One can trace America’s dreams of Pacific dominion back to the Gold Rush when the Mare Island Naval Base near Vallejo (now decommissioned) was established in 1854 as “the fulcrum of the lever of that power” by which the United States would “maintain its maritime rights and peace upon the vast expanse of the Pacific and Indian Oceans.” Ultimately, maintaining the peace included the annexation of Hawaii (1893), the seizure of the Philippines (1898), and the defeat of Japan in World War II, resulting in the United State’s ascendancy to the position of theimperial power in the Pacific (now challenged by China).
In the post-World War II period, San Francisco banks such as Bank of America, local shipping, mining, insurance, and construction companies, and the agribusiness giants that held sway in the Central Valley and dominated the sugar and pineapple crops in Hawaii backed the formulation of a Pacific Rim strategy with the assistance of the Stanford Research Institute. Those same companies redesigned San Francisco’s skyline, lining Market and California streets with bland office towers, building the Moscone Convention Center and creating a Bay Area Regional Transit system to connect their new skyscrapers to bedroom communities in the suburbs.

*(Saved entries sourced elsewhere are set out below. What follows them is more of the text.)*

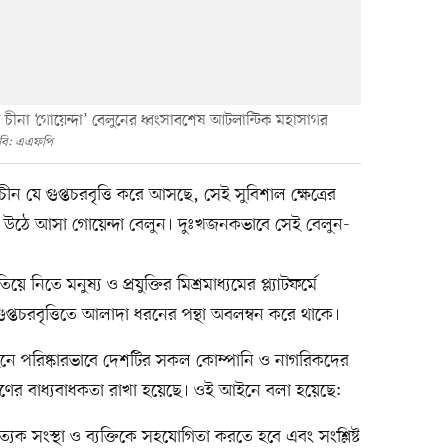
মানো চীনা ‘গোয়েন্দা’ বেলুনের ধ্বংসাবশেষ আটলান্টিক মহাসাগর
বি: এএফপি
 চীন যে গুপ্তচরবৃত্তি করে আসছে, সেই সুবিশাল ক্ষেত্রের
রে উঠে আসা গোয়েন্দা বেলুন। দুঃখজনকভাবে সেই বেলুন-
িতে মনুষ্য ও প্রযুক্তির মিশ্রমাধ্যমের প্ল্যাটফর্মে
প্তচরবৃত্তিতে আলাদা ধরনের পন্থা অবলম্বন করে থাকে।
নে পরিষ্কারভাবে দেশটির সকল কোম্পানি ও নাগরিকদের
ণের বাধ্যবাধকতা রাখা হয়েছে। ওই আইনে বলা হয়েছে:
যেক সংস্থা ও ব্যক্তিকে সহযোগিতা করতে হবে এবং সংশ্লিষ্ট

The old generation of big thinkers, most of whom are deceased, played a major role in shaping both the global and Pacific Basin economies until the reality of globalization put an end to their dreams of The City as the pivot of the Pacific Basin. Take the Bank of America, once the largest bank in the world, whose signature office tower on California Street was briefly the tallest west of the Mississippi. In the 1980s, the bank sold its tower to the late Walter Shorenstein, one of the city’s largest property owners and a mega-backer of the Democratic Party. Not long after, it reduced the size of its local workforce and eventually sold out to an obscure bank from North Carolina. Crocker is gone, as are San Francisco-based shipping companies. Utah Mining and Construction are long gone. Dole now lists its headquarters as New Jersey—and rumor has it that Chevron, having relocated its headquarters in phases from a tower on Market Street to the East Bay community of San Ramon, is headed for Texas.

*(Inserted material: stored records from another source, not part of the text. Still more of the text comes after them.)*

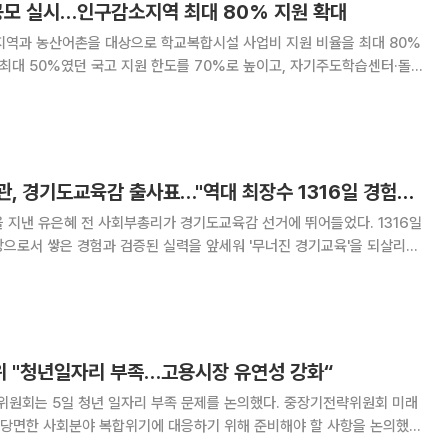
공모 실시…인구감소지역 최대 80% 지원 확대
지역과 농산어촌을 대상으로 학교복합시설 사업비 지원 비율을 최대 80%
 최대 50%였던 국고 지원 한도를 70%로 높이고, 자기주도학습센터·돌봄
·로봇 체험시설 등을 포함할 경우 10%를 추가 가산하는 방식이다. 교육부
지 전국 지방자치단체와 시·도교육청을
유은혜 전 교육부장관, 경기도교육감 출사표…"역대 최장수 1316일 경험으로 경기교육 되살린다"
지낸 유은혜 전 사회부총리가 경기도교육감 선거에 뛰어들었다. 1316일
으로서 쌓은 경험과 검증된 실력을 앞세워 '무너진 경기교육'을 되살리겠
경기도교육감 예비후보 등록을 마치고 본격
 "청년일자리 부족…고용시장 유연성 강화“
원회는 5일 청년 일자리 부족 문제를 논의했다. 중장기전략위원회 미래
당면한 사회분야 복합위기에 대응하기 위해 준비해야 할 사항을 논의했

Folsom Street and Beale Street by Leo vanMunching.
Market Street and Kearny Street by Leo vanMunching.
What was once the corporate headquarters of the Pacific Basin is now the future tech city, but perhaps we should consider a very real possibility suggested by the demise of the Pacific Basin headquarters fantasy: as the cost of living in San Francisco becomes more and more outrageous, Andreesen’s winning tech capitalists, faced with significant competition from future tech giants like China, will need to cut costs. Will they relocate staff to Stockton, or maybe Las Vegas—or simply send the work overseas? Housing is cheap in the Central Valley, but the cost of living is even cheaper in India and Vietnam. What of the techno-proletariat, the pampered Google bus riders, and the people we see from our office window in the “cloud” at Third and Market? What happens to them if this really is a boom about to go bust, or if industry concentration follows the Andreesen model, or if big tech simply decides that instead of importing Indian engineers, it’s more expedient to move to India? If recent history is any guide, the winners of this latest round of economic sweepstakes will remain, along with those members of the service class who can scrape together enough money to afford a bed in a room in an apartment with a multitude of other inhabitants. The techie proles will “go back where they came from” or, like tens of thousands of working and middle-class San Franciscans over the last three decades, leave for greener pastures in that other valley to the east, or even further south and east to the Sunbelt cities—wherever the rent is cheap and the weather is easy.